Diabetes and Pregnancy
Diabetes and pregnancy are occurring together more frequently as the prevalence of diabetes increases. There are two types of diabetes and pregnancy that can take place. In one case, the mother already has diabetes, either Type 1 (insulin dependent diabetes) or Type 2 (non-insulin dependent diabetes), before she becomes pregnant. In the other instance, the woman develops diabetes during her pregnancy. This is called gestational diabetes. In both instances, the pregnancies can be brought to term with healthy babies though much care and diligence is required. The most important thing for a diabetic pregnancy to result in a healthy baby is to monitor blood glucose levels in the mother.

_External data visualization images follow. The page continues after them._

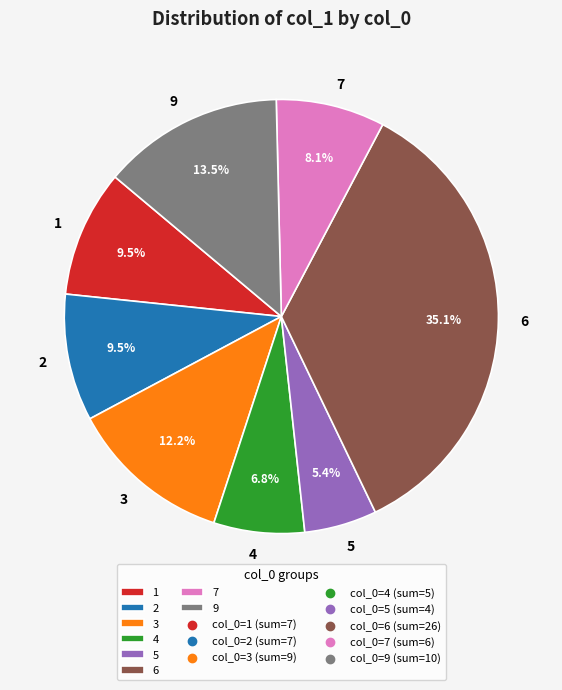

Between 4 and 3, which is larger?

3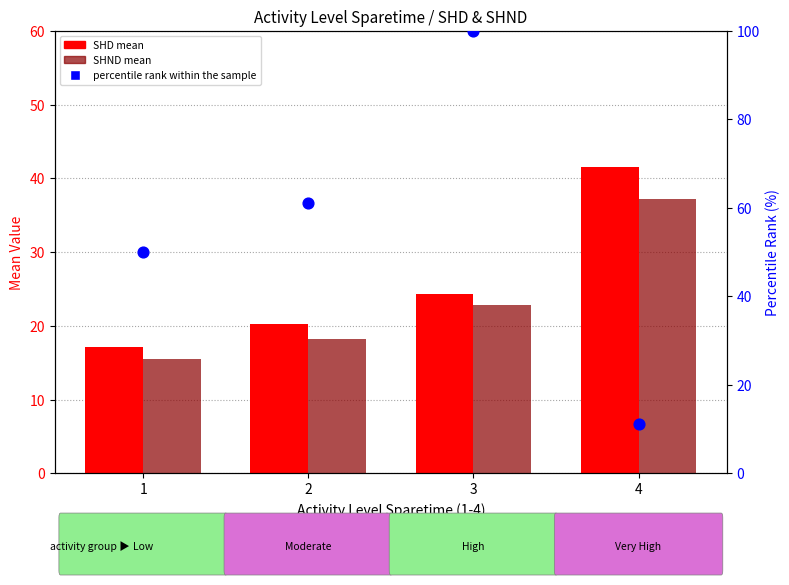

Which series has the largest Y range (max minus min)?

percentile rank within the sample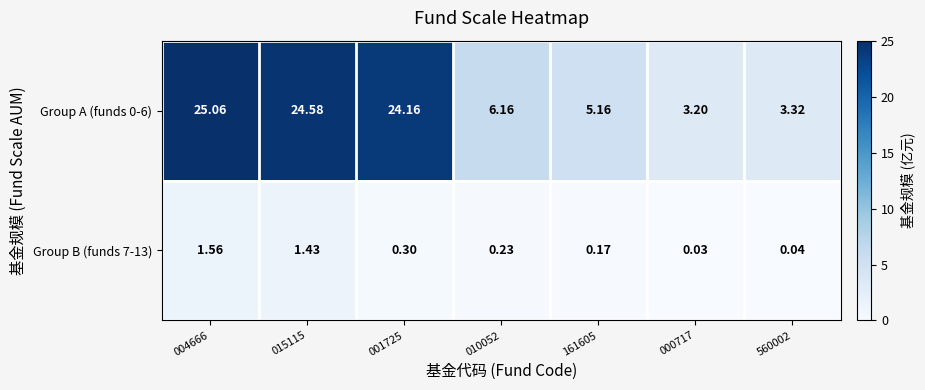

Is the value of Group B (funds 7-13) at 010052 greater than the value of Group A (funds 0-6) at 560002?

No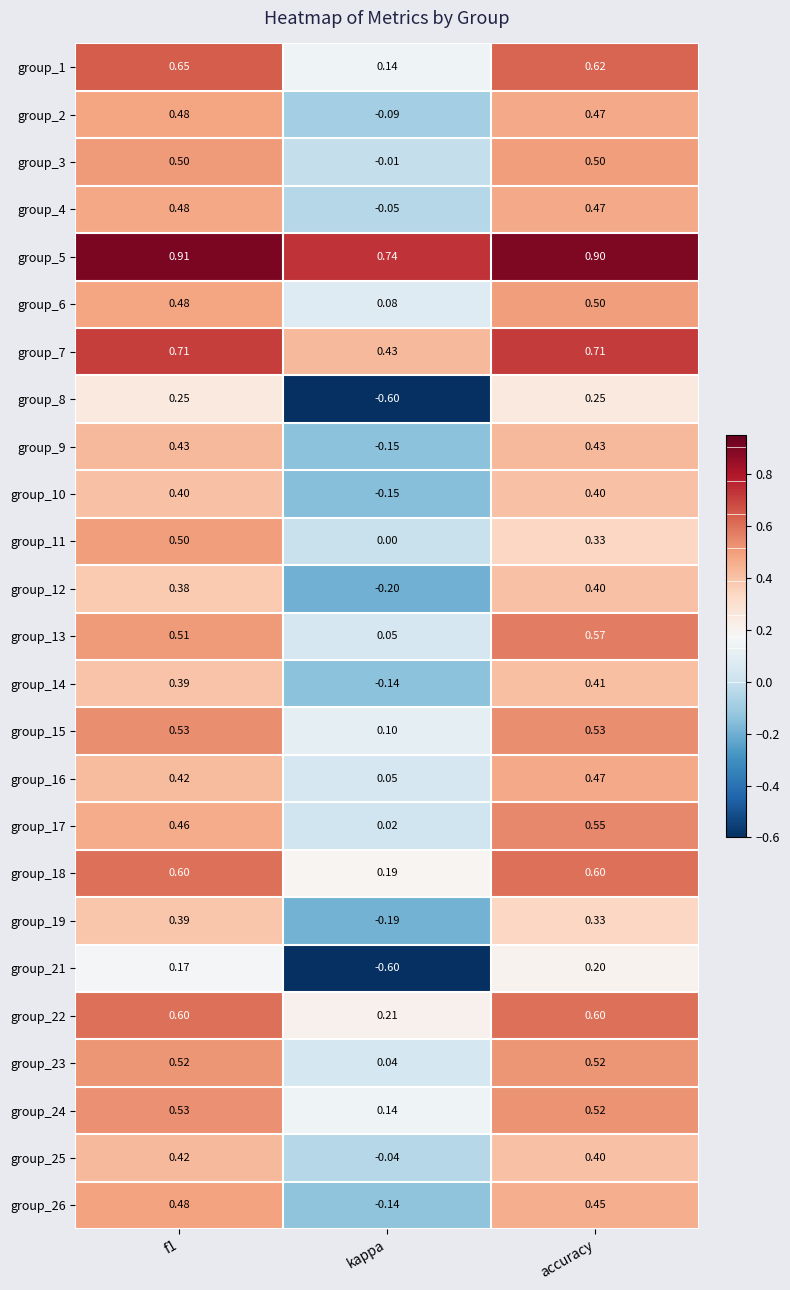

Where is group_9 nearest to the value 0?

kappa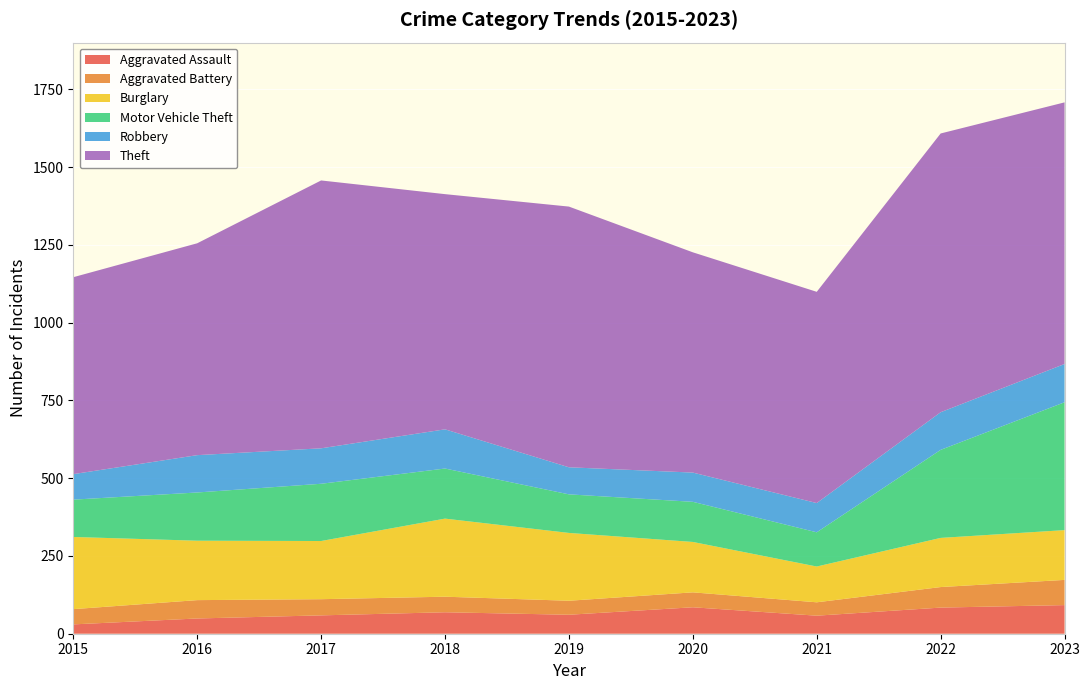

Reading left to right, what are all the values shown in this chart?

Aggravated Assault: 2015=30	2016=49	2017=59	2018=69	2019=61	2020=85	2021=58	2022=84	2023=92
Aggravated Battery: 2015=49	2016=59	2017=52	2018=50	2019=45	2020=48	2021=43	2022=66	2023=81
Burglary: 2015=232	2016=191	2017=187	2018=251	2019=218	2020=162	2021=115	2022=158	2023=160
Motor Vehicle Theft: 2015=120	2016=155	2017=184	2018=161	2019=124	2020=129	2021=110	2022=283	2023=411
Robbery: 2015=82	2016=120	2017=114	2018=126	2019=87	2020=94	2021=94	2022=121	2023=123
Theft: 2015=633	2016=681	2017=861	2018=756	2019=838	2020=708	2021=679	2022=896	2023=841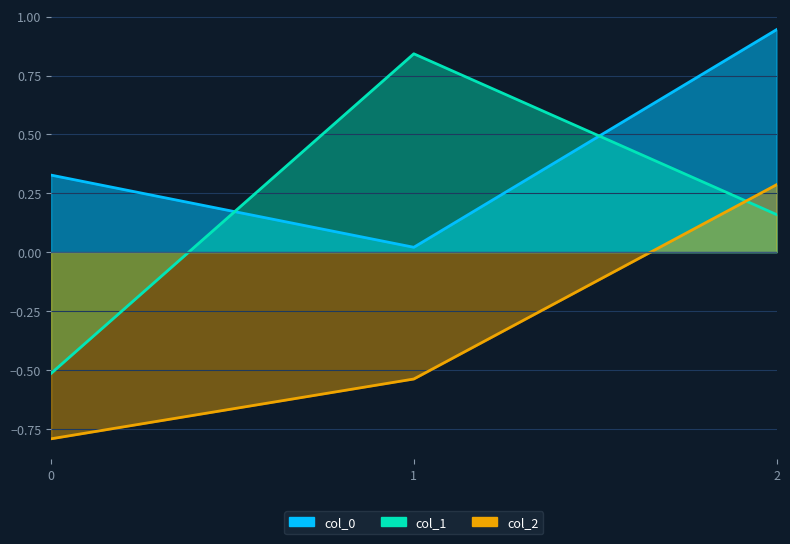

Rank the series at 1 from highest to lowest value.

col_1, col_0, col_2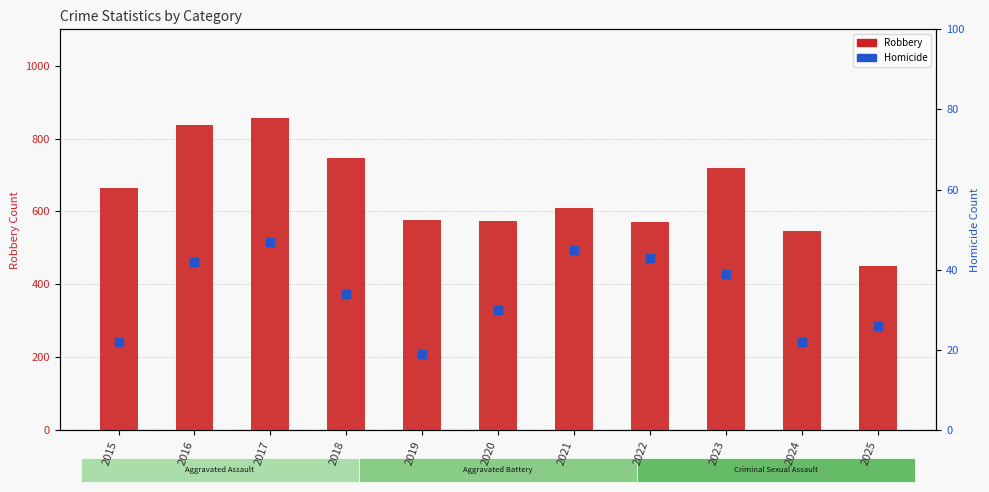

List the labels in order of Robbery value, smallest first.

2025, 2024, 2022, 2020, 2019, 2021, 2015, 2023, 2018, 2016, 2017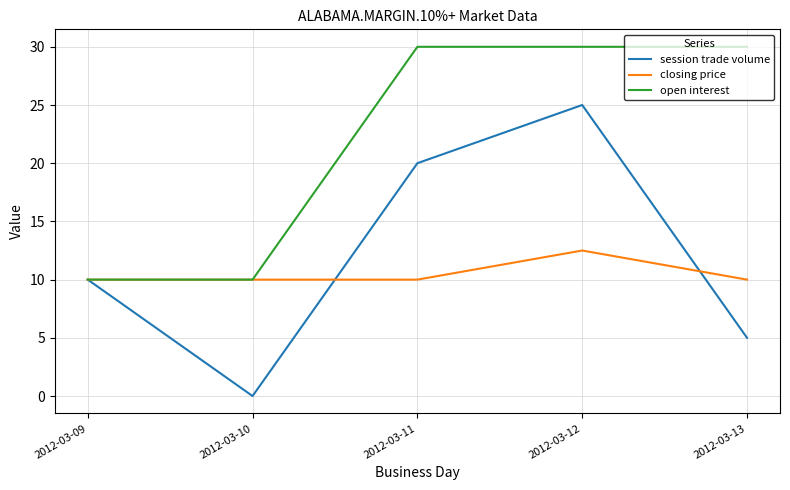

At which category is the sum across all series the highest?

2012-03-12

Glucose is energy that is used by all of the body’s cells and tissues. When we eat carbohydrates, the body breaks it down into glucose or what we commonly call sugar. When glucose is in the blood, a hormone called insulin helps to deliver the glucose to all of the different parts of the body. Diabetes is a condition where insulin is either not made properly by the body or the receptors that use the insulin do not function. When this process is not working, glucose levels in the blood become too high. Some people with diabetes can control their blood sugar with proper diet and exercise while others need to give themselves insulin injections to keep levels at recommended amounts. The American Diabetes Association recommends blood glucose levels for pregnant women to be at 80 to 110 mg/Dl before meals though a health care provider could recommend other amounts depending on the patient. If levels become too high, there can be health implications for both mother and fetus.
Glucose in the blood of the mother also passes to the fetus. Babies born to mothers who have diabetes can be born at higher-than-normal weights. This is called macrosomia. In this instance, a c-section may be required to deliver the larger babies. Hypoglycemia, or low blood sugar, can occur if too much insulin is given to counteract the blood glucose. Jaundice, respiratory distress or low mineral levels in the baby are other potential risks from diabetes and pregnancy.
It is recommended that women who have diabetes and want to become pregnant should take extra precautions before conceiving as any diabetic pregnancy is automatically considered high-risk. This means that the pregnancy will have to be monitored extra closely to check for potential issues or problems. While having a pregnancy termed “high-risk” might cause some anxiety, with proper medical care most high-risk pregnancies can still result in healthy babies. For existing diabetes and pregnancy, some of the precautions the mother must take include checking blood glucose levels, maintaining a healthy and steady diet, staying physically active, maintaining a healthy weight and attending and follow-up with all medical appointments. It is important to set specific treatment goals with a health care provider who can help to monitor the pregnancy.
For women with gestational diabetes and pregnancy, the treatment is very similar. A device called a glucose monitor will be used to check blood sugar levels several times a day with a small prick of the finger. Vigilant monitoring and tracking of diet, exercise, blood sugar levels, illnesses, and any changes in normal routine will help health care providers suggest any changes if necessary. For some women with gestational diabetes, insulin injections may be required though most can usually manage with careful diet and exercise. Keep in mind that with gestational diabetes, the mother’s blood sugar level tends to return to normal after the child is born though there is always an increased risk of developing diabetes at a later time. This is true for both mother and baby as children born to mothers with gestational diabetes have a higher risk of obesity, glucose intolerance and diabetes themselves. Continuing the habits of healthy eating and exercise that are developed during gestational diabetes and pregnancy can help both mother and baby live long, healthy lives.